In a six-year construction process, the team built the microscope by adding a new imaging function to a scanning electron microscope. They used the hybrid microscope to image three different biomolecules: two distinctly shaped viruses and an earthworm protein.
“Building this microscope was a long and challenging process, so we are thrilled about its results so far,” said Dr Hidehito Adaniya, a researcher in the Quantum Wave Microscopy (QWM) Unit and co-first author of the study. “As well as being cheaper and simpler to use, our microscope utilises low-energy electrons, which could potentially improve the contrast of the images.”
Cryo-EM works by firing high-energy electrons at a biological specimen. The electrons interact with atoms in the biomolecule and scatter, changing their direction. The scattered electrons then hit detectors and the specific scatter pattern is used to build up an image of the sample. At high energies, only a relatively small number of these scattering events occur because the electrons interact very weakly with the atoms in the sample as they speed past.
Electron holography provides us with two different kinds of information – amplitude and phase”
“Biomolecules are predominantly composed of elements with a low atomic mass, such as carbon, nitrogen, hydrogen and oxygen,” explained co-author and researcher, Dr Martin Cheung. “These lighter elements are practically invisible to high-speed electrons.”
In contrast, low-energy electrons travel slower and interact more strongly with the lighter elements, creating more frequent scattering events. This strong interaction between low-energy electrons and lighter elements is challenging to harness, because the layer of ice surrounding the specimen also scatters electrons, creating background noise that masks the biomolecules. To overcome this issue, the scientists adapted the microscope so it could switch to a different imaging technique: cryo-electron holography.
In holographic mode, an electron gun fires a beam of low-energy electrons towards the specimen so that part of the electron beam passes through the ice and specimen, forming an object wave, while the other part of the electron beam only passes through the ice, forming a reference wave.
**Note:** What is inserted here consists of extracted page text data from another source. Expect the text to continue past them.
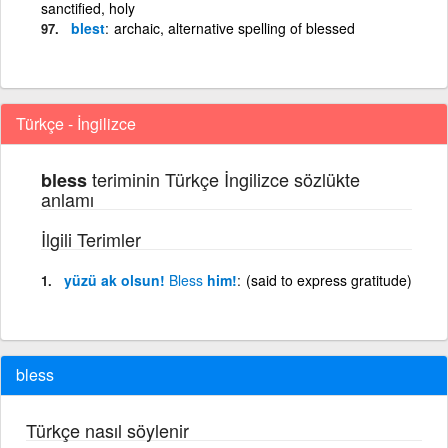
sanctified, holy
blest
archaic, alternative spelling of blessed
Türkçe - İngilizce
teriminin Türkçe İngilizce sözlükte
bless
anlamı
İlgili Terimler
yüzü ak olsun!
Bless
him!
(said to express gratitude)
bless
Türkçe nasıl söylenir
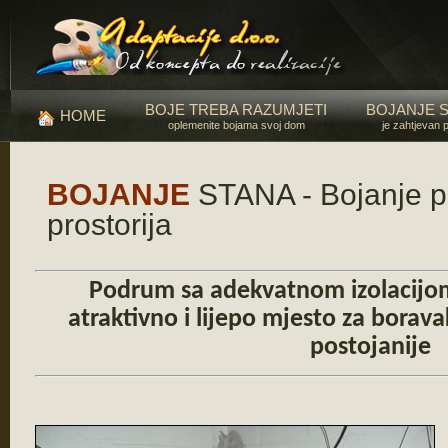
BOJE TREBA RAZUMJETI
BOJANJE 
HOME
oplemenite bojama svoj dom
je zahtjevan 
BOJANJE
STANA - Bojanje 
prostorija
Podrum sa adekvatnom izolacijom
atraktivno i lijepo mjesto za borav
postojanije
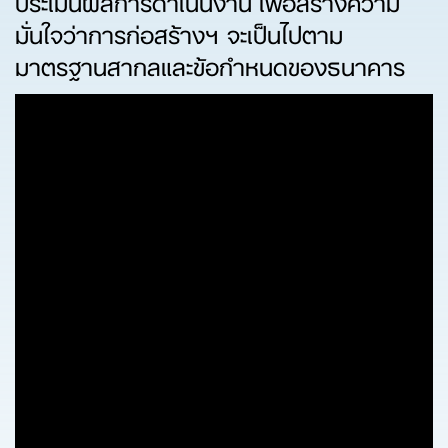
มั่นใจว่าการก่อสร้างฯ จะเป็นไปตาม
มาตรฐานสากลและข้อกำหนดของธนาคาร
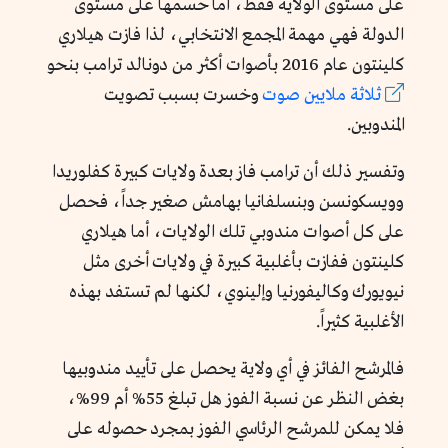
على مستوى الولاية فقط، أما حسمها على مستوى
الدولة فهي مهمة المجمع الانتخابي، لذا فازت هيلاري
كلينتون عام 2016 بأصوات أكثر من دونالد ترامب بنحو
ثلاثة ملايين صوت
وخسرت بسبب تصويت
المندوبين.
وتفسير ذلك أن ترامب فاز بعدة ولايات كبيرة كفلوريدا
وويسكونسن وبنسلفانيا بهامش صغير جداً، فحصل
على كل أصوات مندوبي تلك الولايات، أما هيلاري
كلينتون ففازت بأغلبية كبيرة في ولايات أخرى مثل
نيويورك وكاليفورنيا وإلينوي، لكنها لم تستفد بهذه
الأغلبية كثيراً.
فالمرشح الفائز في أي ولاية يحصل على تأييد مندوبيها
بغض النظر عن نسبة الفوز هل تبلغ 55% أم 99%،
فلا يمكن للمرشح الرئاسي الفوز بمجرد حصوله على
The two parts of the electron beam then interact with each other, like colliding ripples in a pond, creating a distinct pattern of interference – the hologram.
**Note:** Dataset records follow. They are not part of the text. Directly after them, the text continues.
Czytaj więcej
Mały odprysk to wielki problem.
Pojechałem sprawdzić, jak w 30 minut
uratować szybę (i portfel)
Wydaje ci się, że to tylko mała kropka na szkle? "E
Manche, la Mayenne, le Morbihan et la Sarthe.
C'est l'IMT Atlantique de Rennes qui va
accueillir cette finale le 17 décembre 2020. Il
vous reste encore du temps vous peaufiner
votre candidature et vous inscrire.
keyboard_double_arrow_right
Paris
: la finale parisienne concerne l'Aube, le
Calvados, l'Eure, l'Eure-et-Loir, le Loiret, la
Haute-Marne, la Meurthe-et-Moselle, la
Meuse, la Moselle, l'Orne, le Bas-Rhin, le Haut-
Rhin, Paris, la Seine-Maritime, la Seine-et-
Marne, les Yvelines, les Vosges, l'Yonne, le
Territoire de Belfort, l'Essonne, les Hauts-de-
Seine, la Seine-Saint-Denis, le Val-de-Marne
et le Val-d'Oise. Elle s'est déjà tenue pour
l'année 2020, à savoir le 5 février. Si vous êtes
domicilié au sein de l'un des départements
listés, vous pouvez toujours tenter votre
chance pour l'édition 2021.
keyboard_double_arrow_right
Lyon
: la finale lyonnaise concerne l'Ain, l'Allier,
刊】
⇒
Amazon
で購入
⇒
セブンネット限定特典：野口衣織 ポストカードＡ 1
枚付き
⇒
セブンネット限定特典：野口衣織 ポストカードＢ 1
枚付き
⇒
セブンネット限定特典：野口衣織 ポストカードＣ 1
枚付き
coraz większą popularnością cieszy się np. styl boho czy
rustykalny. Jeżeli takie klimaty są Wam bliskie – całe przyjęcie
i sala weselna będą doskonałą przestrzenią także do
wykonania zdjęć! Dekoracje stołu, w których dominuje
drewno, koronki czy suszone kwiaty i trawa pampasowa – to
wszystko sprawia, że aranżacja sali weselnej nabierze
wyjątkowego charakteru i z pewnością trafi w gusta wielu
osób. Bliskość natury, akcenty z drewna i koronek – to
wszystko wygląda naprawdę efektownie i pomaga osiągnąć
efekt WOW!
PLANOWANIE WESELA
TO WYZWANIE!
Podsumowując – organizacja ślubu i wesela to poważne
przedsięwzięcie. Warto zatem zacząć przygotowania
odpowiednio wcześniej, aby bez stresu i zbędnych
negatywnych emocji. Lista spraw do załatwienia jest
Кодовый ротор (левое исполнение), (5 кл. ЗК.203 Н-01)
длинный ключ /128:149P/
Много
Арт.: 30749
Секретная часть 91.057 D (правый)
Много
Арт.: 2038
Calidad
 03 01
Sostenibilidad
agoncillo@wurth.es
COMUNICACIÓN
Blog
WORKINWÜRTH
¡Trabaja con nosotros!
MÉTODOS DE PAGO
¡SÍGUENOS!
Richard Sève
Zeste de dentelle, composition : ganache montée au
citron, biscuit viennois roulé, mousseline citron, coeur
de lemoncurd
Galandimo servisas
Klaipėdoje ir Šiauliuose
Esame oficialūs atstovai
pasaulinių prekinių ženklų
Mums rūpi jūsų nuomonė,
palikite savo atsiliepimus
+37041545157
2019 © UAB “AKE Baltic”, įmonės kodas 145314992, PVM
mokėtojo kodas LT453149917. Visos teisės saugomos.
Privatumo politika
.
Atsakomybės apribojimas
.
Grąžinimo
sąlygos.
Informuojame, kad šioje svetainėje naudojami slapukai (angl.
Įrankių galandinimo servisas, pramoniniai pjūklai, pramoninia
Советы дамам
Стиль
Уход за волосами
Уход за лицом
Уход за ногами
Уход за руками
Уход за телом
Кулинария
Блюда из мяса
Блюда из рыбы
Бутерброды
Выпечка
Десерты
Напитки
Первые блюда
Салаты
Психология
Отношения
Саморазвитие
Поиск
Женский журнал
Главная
Based on the hologram’s interference pattern, the detectors can distinguish scattering by the specimen from scattering by the ice film. Researchers can also compare the two parts of the beam to gain extra information from the electrons that is difficult to detect using conventional cryo-EM.
“Electron holography provides us with two different kinds of information – amplitude and phase – whereas conventional cryo-EM techniques can only detect phase,” said Adaniya. This added information could allow scientists to gain more knowledge about the structure of the specimen, he explained.
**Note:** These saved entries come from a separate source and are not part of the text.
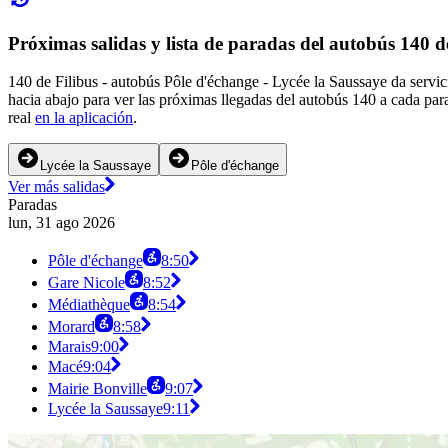
Próximas salidas y lista de paradas del autobús 140 d
140 de Filibus - autobús Pôle d'échange - Lycée la Saussaye da servic
hacia abajo para ver las próximas llegadas del autobús 140 a cada par
real
en la aplicación
.
Lycée la Saussaye
Pôle d'échange
Ver más salidas
Paradas
lun, 31 ago 2026
Pôle d'échange
8:50
Gare Nicole
8:52
Médiathèque
8:54
Morard
8:58
Marais
9:00
Macé
9:04
Mairie Bonville
9:07
Lycée la Saussaye
9:11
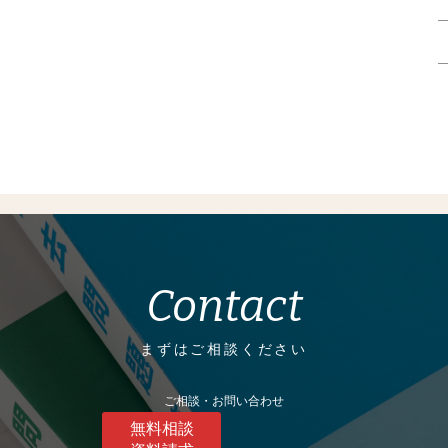
Contact
まずはご相談ください
ご相談・お問い合わせ
無料相談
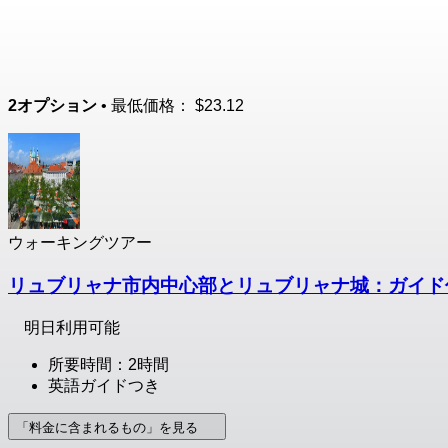
2オプション
• 最低価格：
$23.12
ウォーキングツアー
リュブリャナ市内中心部とリュブリャナ城：ガイド
明日利用可能
所要時間：2時間
英語ガイドつき
「料金に含まれるもの」を見る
…low-energy electrons travel slower and interact more strongly with the lighter elements, creating more frequent scattering events”
In addition to building the hybrid microscope, the scientists also optimised the sample preparation. Since low-energy electrons are more prone to being scattered by the ice than high-energy electrons, the ice film enveloping the sample had to be as thin as possible to maximise the signal. The scientists used flakes of hydrated graphene oxide to hold the biomolecules in place, allowing thinner films of ice to form.
With the current set up and optimised samples, the microscope produced images with a resolution of up to a few nanometers, which the researchers acknowledge is far lower than the near-atomic resolution achieved by conventional cryo-EM.
However, they say that the microscope still fills an important niche as a pre-screening microscope: “Because the low-energy electrons interact so strongly with the ice, our cheaper and user-friendly microscope can help researchers gauge their ice quality before spending valuable time and money using conventional cryo-EM microscopes,” said Adaniya.
In the future, the team hopes to improve image resolution further, by changing the electron gun to one that creates a higher quality electron beam.
The study was published in Ultramicroscopy.